Penjelasan dari penyebab banjir di atas adalah
sebagai berikut :
Curah Hujan. Curah hujan pada saat banjir jakarta
pada tanggal 18 januari 2002, disebabkan oleh curah hujan harian sebesar 105
mm/ hari, kemudian banjir kedua pada tanggal 30 januari 2002 disebabkan curah
hujan sebesar 143 mm/ hari. Padahal curah hujan di atas 50 mm/ hari patut
diwaspadai. Kejadian banjir Jakarta dan sekitarnya pada tanggal 3 Pebruari 2007
berdasarkan data pengamatan tinggi muka air dan debit sungai ciliwung di pos
pengamatan bendungan katulampa menunjukan angka 250 cm, padahal tinggi muka air
melampau angka 100 cm sudah harus siaga. Curah hujan mencapai 172 mm/ hari
(sudah melebihi banjir jakarta tahun 2002). Dengan lamanya hujan yang dimulai awal
januari 2007 menyebabkan tanah menjadi jenuh dengan air sehingga pada saat
hujan sebagian air hujan merupakan aliran permukaan (run off). Juga pada saat
bersamaan laut di pantai utara DKI Jakarta naik.
Karakteristik DAS. Daerah aliran sungai (DAS)
yang ,menyebabkan banjir jakarta adalah DAS Ciliwung-Cisadane.
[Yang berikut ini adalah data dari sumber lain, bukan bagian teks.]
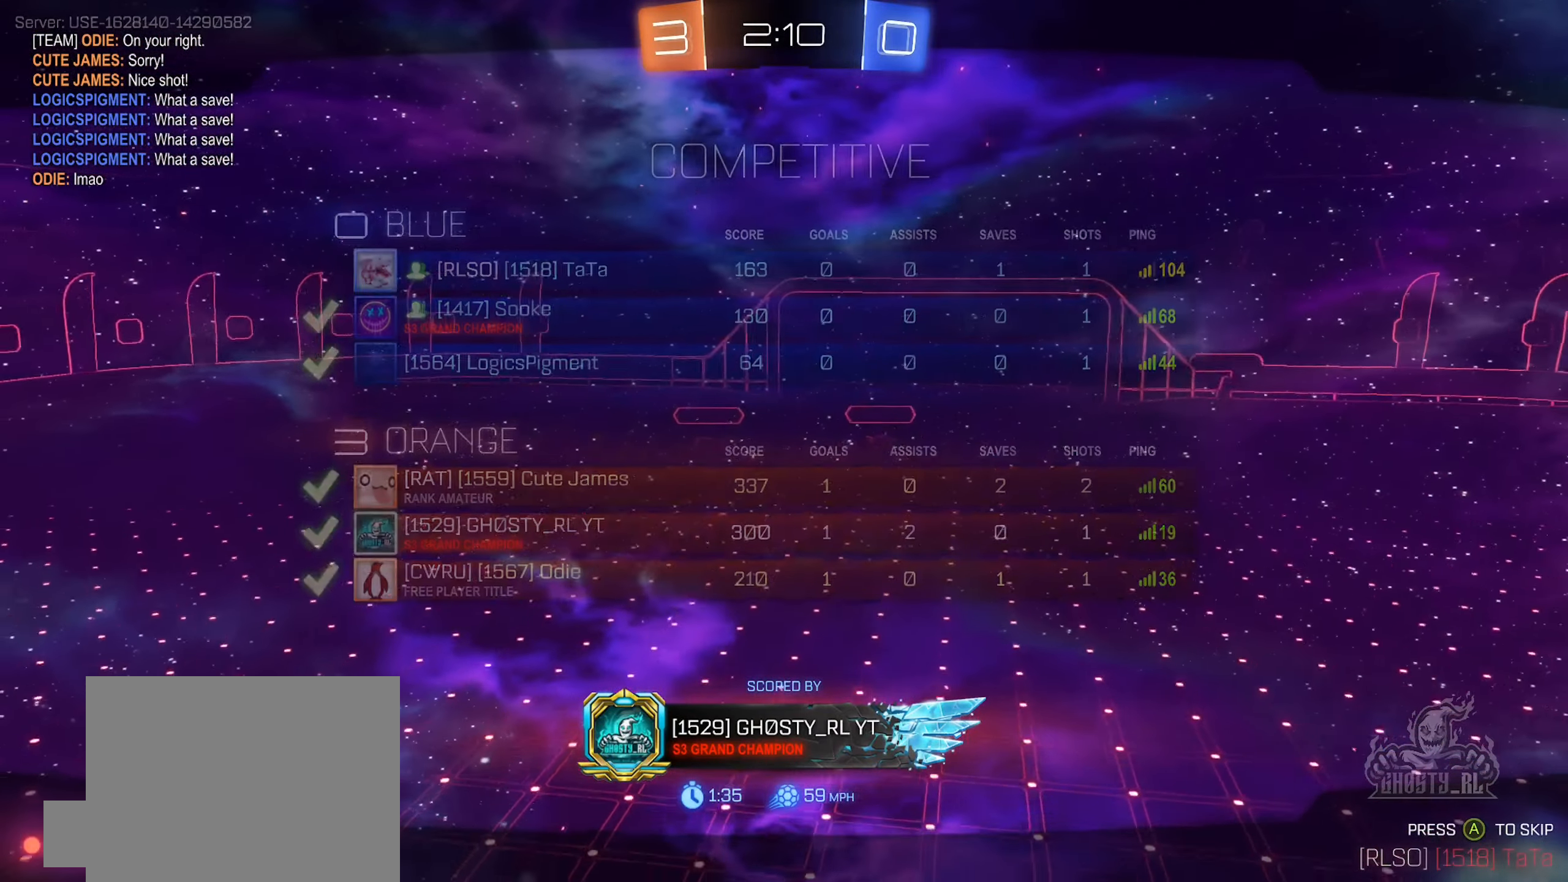
{"buttons": ["X"], "left_stick": "center", "right_stick": "center", "events": [[334, "X", "down"]]}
Karakterisitik
DAS meliputi bentuk dan kemiringan lereng. Karakteristik DAS Ciliwung-Cisadane
mempunyai bentuk daerah hulu dan tengah dengan kelerengan terjal. Sedangkan
daerah tengah sampai hilir sangat datar dan luas. Bentuk DAS ini begitu hujan
jatuh maka air hujan dari daerah hulu langsung mengalir ke bawah dengan waktu
konsentrasi yang singkat.
Saluran Drainase. Saluran drainase memiliki peran
sangat penting sebagai jalan bagi air untuk sampai ke laut yang merupakan
tujuan akhir dari air mengalir. Volume saluran drainase sungai ciliwung
khususnya daerah hilir disana sini mengalami penyusutan yang disebabkan oleh
ukuran lebarnya berkurang, terjadi pengendapan dan masih berkembangnya prilaku
masyarakat membuang sampah di sungai.
Perubahan Penggunaan Lahan. Dilihat dari segi
curah hujan wilayah DAS dapat dibedakan menjadi 2 yaitu wilayah yang berfungsi
sebagai wilayah resapan dan wilayah yang berfungsi sebagai wilayah pengaturan
(drainase), berfungsi tidaknya wilayah tersebut akan sangat terkait dengan
penggunaan lahan. Yang sangat mencolok perubahan penggunaan lahan khususnya di
Catchment Area DAS Ciliwung – Cisadane adalah pesatnya pembangunan
pemukiman (khususnya DAS wilayah tengah) catchment area daerah hulu dan tengah
yang sejak awal berfungsi sebagai daerah resapan, berupah menjadi daerah kedap
air yang dipergunakan untuk berbagai keperluan (diantaranya pemukiman), selain
itu situ-situ yang ada, berdasarkan data BPDAS Citarum-Ciliwung berjumlah 199
buah Yang berfungsi tinggal 31 buah selebihnya sudah tidak berfungsi sebagai
penampung air. Kawasan resapan air di hulu DAS memiliki peran sangat penting
dalam siklus hidrologi. Selain itu berdasarkan data stasiun pengamat air di
hulu ciliwung menunjukan Koefisien Regim Sungai (KRS) mencapai angka 4.274
padahal normalnya harus dibawah angka 50, ini menunjukan bahwa kinerja DAS
Ciliwung sudah sangat buruk. Masalah perubahan penutupan lahan menjadi rumit
lagi apabila dikaitkan dengan pertumbuhan ekonomi suatu daerah dalam suatu DAS.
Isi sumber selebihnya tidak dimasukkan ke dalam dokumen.